Just curious - when people say chin- or head-height, do they mean with or without ski boots on?

post #39 of 43
Thread Starter 

 

Quote:
Originally Posted by powhopper View Post

 

Just curious - when people say chin- or head-height, do they mean with or without ski boots on?

 

I've always seen and when I was checking, it was always in street shoes. Anyone else?

 

About the core, I guess I had Salomons in the back of my mind. Not sure if its just hearsay, but I've always heard that they'd lose their "pop" after a season or two. Salomon would say that it was all in their cap, so they could use lightweight materiasl in their core. As I mentioned earlier, one of the skis recommended to me before I joined this forum was the X Wing 10. If I'm not mstaken, it has a foam (isocell ?) core and a layer of titanium. Is that to keep it stiff and and light? 

post #40 of 43

Chin in bare feet, top of head in ski boots .  It's an approximation.  The Chin level is for never-evers (imnsho).

post #41 of 43

 

Quote:
Originally Posted by skier219 View Post

 

A good example is the dual-radius sidecut on some of the 4FRNT skis (which admittedly, has grown into an established company at this point).  If you look at a ski like the Fischer Progressor 9+, it is an example of a well executed dual-radius sidecut, and it's clear to me that Fischer nailed the design/implementation, etc.  It really works well on that ski and is smooth.  In contrast, the 4FRNTs go through a modal switch when I ski them -- starting the turn on one radius, then suddenly snapping to a different radius as I settle into the turn with my weight.  I never got to the point where I liked the feel or saw a benefit to it.  I've seen 4FRNT's videos discussing the purpose of that design, but it really looks like hazy hand-waving to me.  They picture the dual sidecuts focusing on different parts of a ski day, or different parts of a run, but I notice the two personalities on every turn.
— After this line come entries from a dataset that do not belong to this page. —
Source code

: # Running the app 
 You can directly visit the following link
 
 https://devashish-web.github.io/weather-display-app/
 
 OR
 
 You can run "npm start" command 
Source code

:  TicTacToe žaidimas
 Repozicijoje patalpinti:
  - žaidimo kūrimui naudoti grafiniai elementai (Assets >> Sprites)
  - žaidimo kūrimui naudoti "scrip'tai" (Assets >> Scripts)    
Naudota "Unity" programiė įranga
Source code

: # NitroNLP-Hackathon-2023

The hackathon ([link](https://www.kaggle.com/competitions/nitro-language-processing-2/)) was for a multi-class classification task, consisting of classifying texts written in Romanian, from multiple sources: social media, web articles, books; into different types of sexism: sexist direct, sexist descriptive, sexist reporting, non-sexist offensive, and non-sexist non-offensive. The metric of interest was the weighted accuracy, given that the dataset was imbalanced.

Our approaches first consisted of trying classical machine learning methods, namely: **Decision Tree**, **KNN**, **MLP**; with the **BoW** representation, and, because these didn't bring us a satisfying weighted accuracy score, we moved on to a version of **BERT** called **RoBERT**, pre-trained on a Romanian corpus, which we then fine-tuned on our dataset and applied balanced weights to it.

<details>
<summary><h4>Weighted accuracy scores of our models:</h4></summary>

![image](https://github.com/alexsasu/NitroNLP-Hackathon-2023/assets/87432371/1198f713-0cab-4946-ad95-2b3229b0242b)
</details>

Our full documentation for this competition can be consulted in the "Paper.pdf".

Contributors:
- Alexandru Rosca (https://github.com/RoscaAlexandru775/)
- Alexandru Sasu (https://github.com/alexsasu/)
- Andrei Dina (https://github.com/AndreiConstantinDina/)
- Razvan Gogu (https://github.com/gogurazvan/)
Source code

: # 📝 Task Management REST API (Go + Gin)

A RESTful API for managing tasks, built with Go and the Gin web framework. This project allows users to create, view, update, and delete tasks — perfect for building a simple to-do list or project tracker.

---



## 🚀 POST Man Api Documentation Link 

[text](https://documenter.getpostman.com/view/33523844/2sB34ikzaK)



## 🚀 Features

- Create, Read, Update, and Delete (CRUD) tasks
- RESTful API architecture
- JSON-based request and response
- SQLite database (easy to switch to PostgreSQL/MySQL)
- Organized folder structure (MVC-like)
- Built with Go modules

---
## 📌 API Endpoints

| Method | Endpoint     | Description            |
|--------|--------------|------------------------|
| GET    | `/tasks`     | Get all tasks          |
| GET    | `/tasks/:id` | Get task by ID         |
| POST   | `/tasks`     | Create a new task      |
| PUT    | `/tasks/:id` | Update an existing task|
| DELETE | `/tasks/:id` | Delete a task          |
Really useful comment to me, explains what I noticed on the MSP's too. The abruptness could be fun, but more often disconcerting. 

post #42 of 43

 

Quote:
Originally Posted by beyond View Post

 

 

Really useful comment to me, explains what I noticed on the MSP's too. The abruptness could be fun, but more often disconcerting. 

 

 

You know, I probably could have gotten used to it (every other aspect of the ski was great), but skis earn their way into my quiver by having predictable behavior that fits in and has a place with the rest of the quiver.  I like being able to pick the right ski for the conditions and not having to change my style or expectations too much -- the ski is chosen to adapt me and my skills to the terrain/conditions of the day.  In contrast, the MSP was forcing me to alter and adapt my technique for no good reason that I could discern.  It was a distraction, and got between me and the skiing rather than being beneficial.

post #43 of 43
Thread Starter 

Hey, guys (and girls).

 

first off, thanks to all of you for your informative info. I'm going to be getting a pair of fischer RC4 Race SC's in either 160 or 165 (probably 160 since they're going to be used as more or less a one trick pony; carving on eastern hardpack).

 

Second, how good are short race slalom skis for someone at my level (see stats on first page) or for that matter, anyone who is at a low level but who really wants to learn? I see a lot of mid 2000's (05/06, 06/07) race skis, usually 155's (Salomon 10 3 (2)v Labs and Volkl Racetiger sl's, to name a few) going for very little money.  I know in longer lengths they can be real work and not much fun (but can they be a good learning tool)

 

Third, now that summer I approaching, kind of miss the more hardcore ski gear talk.